» **HOW TO COMPLETE THIS TASK**: Reproduce every line of the entries below verbatim, leaving out the pictures.

» **TASK DATA**:
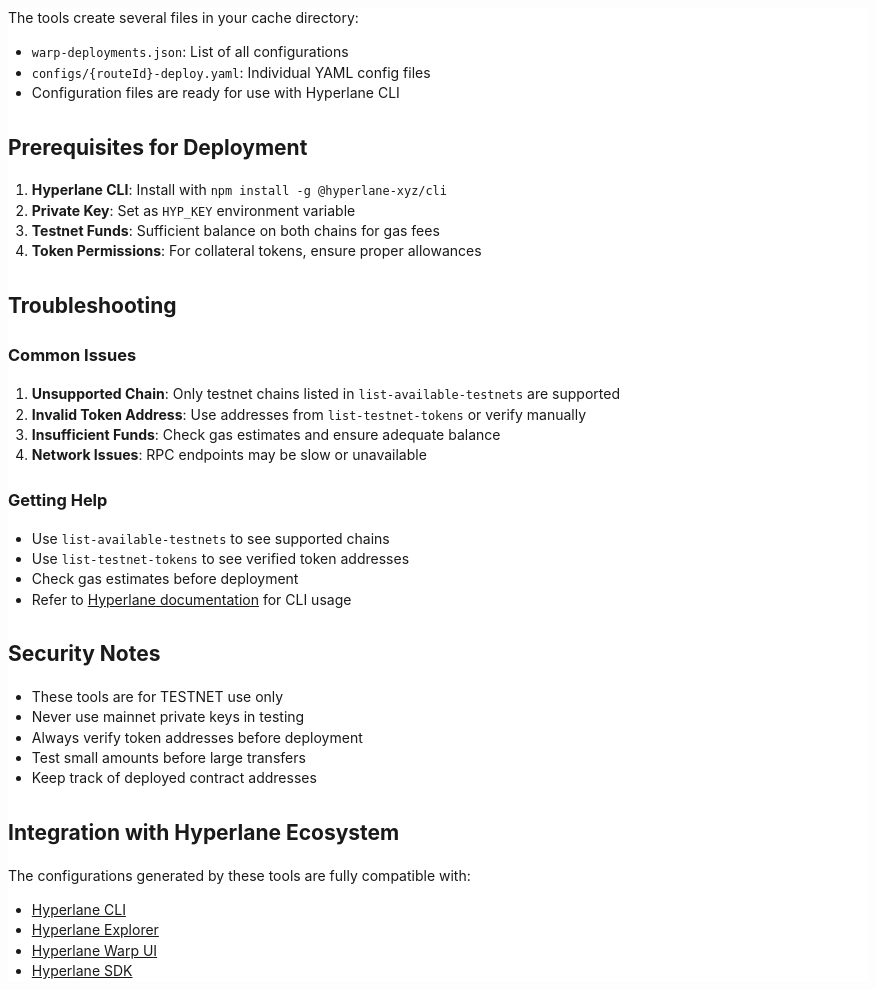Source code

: The tools create several files in your cache directory:

- `warp-deployments.json`: List of all configurations
- `configs/{routeId}-deploy.yaml`: Individual YAML config files
- Configuration files are ready for use with Hyperlane CLI

## Prerequisites for Deployment

1. **Hyperlane CLI**: Install with `npm install -g @hyperlane-xyz/cli`
2. **Private Key**: Set as `HYP_KEY` environment variable
3. **Testnet Funds**: Sufficient balance on both chains for gas fees
4. **Token Permissions**: For collateral tokens, ensure proper allowances

## Troubleshooting

### Common Issues

1. **Unsupported Chain**: Only testnet chains listed in `list-available-testnets` are supported
2. **Invalid Token Address**: Use addresses from `list-testnet-tokens` or verify manually
3. **Insufficient Funds**: Check gas estimates and ensure adequate balance
4. **Network Issues**: RPC endpoints may be slow or unavailable

### Getting Help

- Use `list-available-testnets` to see supported chains
- Use `list-testnet-tokens` to see verified token addresses  
- Check gas estimates before deployment
- Refer to [Hyperlane documentation](https://docs.hyperlane.xyz) for CLI usage

## Security Notes

- These tools are for TESTNET use only
- Never use mainnet private keys in testing
- Always verify token addresses before deployment
- Test small amounts before large transfers
- Keep track of deployed contract addresses

## Integration with Hyperlane Ecosystem

The configurations generated by these tools are fully compatible with:
- [Hyperlane CLI](https://docs.hyperlane.xyz/docs/reference/developer-tools/cli)
- [Hyperlane Explorer](https://explorer.hyperlane.xyz)
- [Hyperlane Warp UI](https://github.com/hyperlane-xyz/hyperlane-warp-ui-template)
- [Hyperlane SDK](https://docs.hyperlane.xyz/docs/reference/SDK/introduction)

» **SOLUTION TO THE PROBLEM**:
Source code

: The tools create several files in your cache directory:

- `warp-deployments.json`: List of all configurations
- `configs/{routeId}-deploy.yaml`: Individual YAML config files
- Configuration files are ready for use with Hyperlane CLI

## Prerequisites for Deployment

1. **Hyperlane CLI**: Install with `npm install -g @hyperlane-xyz/cli`
2. **Private Key**: Set as `HYP_KEY` environment variable
3. **Testnet Funds**: Sufficient balance on both chains for gas fees
4. **Token Permissions**: For collateral tokens, ensure proper allowances

## Troubleshooting

### Common Issues

1. **Unsupported Chain**: Only testnet chains listed in `list-available-testnets` are supported
2. **Invalid Token Address**: Use addresses from `list-testnet-tokens` or verify manually
3. **Insufficient Funds**: Check gas estimates and ensure adequate balance
4. **Network Issues**: RPC endpoints may be slow or unavailable

### Getting Help

- Use `list-available-testnets` to see supported chains
- Use `list-testnet-tokens` to see verified token addresses  
- Check gas estimates before deployment
- Refer to [Hyperlane documentation](https://docs.hyperlane.xyz) for CLI usage

## Security Notes

- These tools are for TESTNET use only
- Never use mainnet private keys in testing
- Always verify token addresses before deployment
- Test small amounts before large transfers
- Keep track of deployed contract addresses

## Integration with Hyperlane Ecosystem

The configurations generated by these tools are fully compatible with:
- [Hyperlane CLI](https://docs.hyperlane.xyz/docs/reference/developer-tools/cli)
- [Hyperlane Explorer](https://explorer.hyperlane.xyz)
- [Hyperlane Warp UI](https://github.com/hyperlane-xyz/hyperlane-warp-ui-template)
- [Hyperlane SDK](https://docs.hyperlane.xyz/docs/reference/SDK/introduction)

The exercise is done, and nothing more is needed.